Historically, there was a conflict between the districts as to the burden of proof necessary to defeat the gift presumption. Several courts ruled that the burden of proof to rebut the gift presumption was defined as beyond a reasonable doubt, including the Supreme Court in Lindley v. Lindley, 84 So. 2d 17, 21 (Fla. 1955), the First District in Antonini v. Antonini, 473 So. 2d 739, 741 (Fla. 1st DCA 1985), and the Third District in Smith v. Smith, 597 So. 2d 370, 371-72 (Fla. 3d DCA 1992). The Third District also adopted a preponderance of the evidence standard in Knecht v. Knecht, 629 So. 2d 883, 886 (Fla. 3d DCA 1993), as did the Fourth District in Dix v. Dix, 400 So. 2d 1294, 1295 (Fla. 4th DCA 1981) (rejecting the court’s earlier statements that the standard of proof in special equity cases was “beyond a reasonable doubt”). Previous to Knecht and Smith, the Third District had adopted a clear and convincing evidence standard in Harrison v. Harrison, 314 So. 2d 812, 814 (Fla. 3d DCA 1975), as did the Second District in Abbot v. Abbot, 297 So. 2d 608, 609 (Fla. 2d DCA 1974). The Second District in Abbot noted that since Lindley, a number of cases have retrenched from vigorous standards of proof.28
While the new statutory changes clarify the burden of proof, the quantum of proof now necessary to constitute clear and convincing evidence remains unresolved. However, the discussion herein may offer some assistance.

*DATA EXTRACT*
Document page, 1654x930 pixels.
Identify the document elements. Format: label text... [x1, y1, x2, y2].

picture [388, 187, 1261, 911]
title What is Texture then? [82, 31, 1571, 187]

*SHORT TASK*
According to the passage on the gift presumption, what was the historical conflict between the districts? Answer in one to three sentences. Nothing in the lines is needed for what follows.

*COMPLETE ANSWER*
The courts disagreed about the burden of proof needed to rebut the gift presumption. Some required proof beyond a reasonable doubt (Lindley, Antonini, Smith), some a preponderance of the evidence (Knecht, Dix), and others clear and convincing evidence (Harrison, Abbot).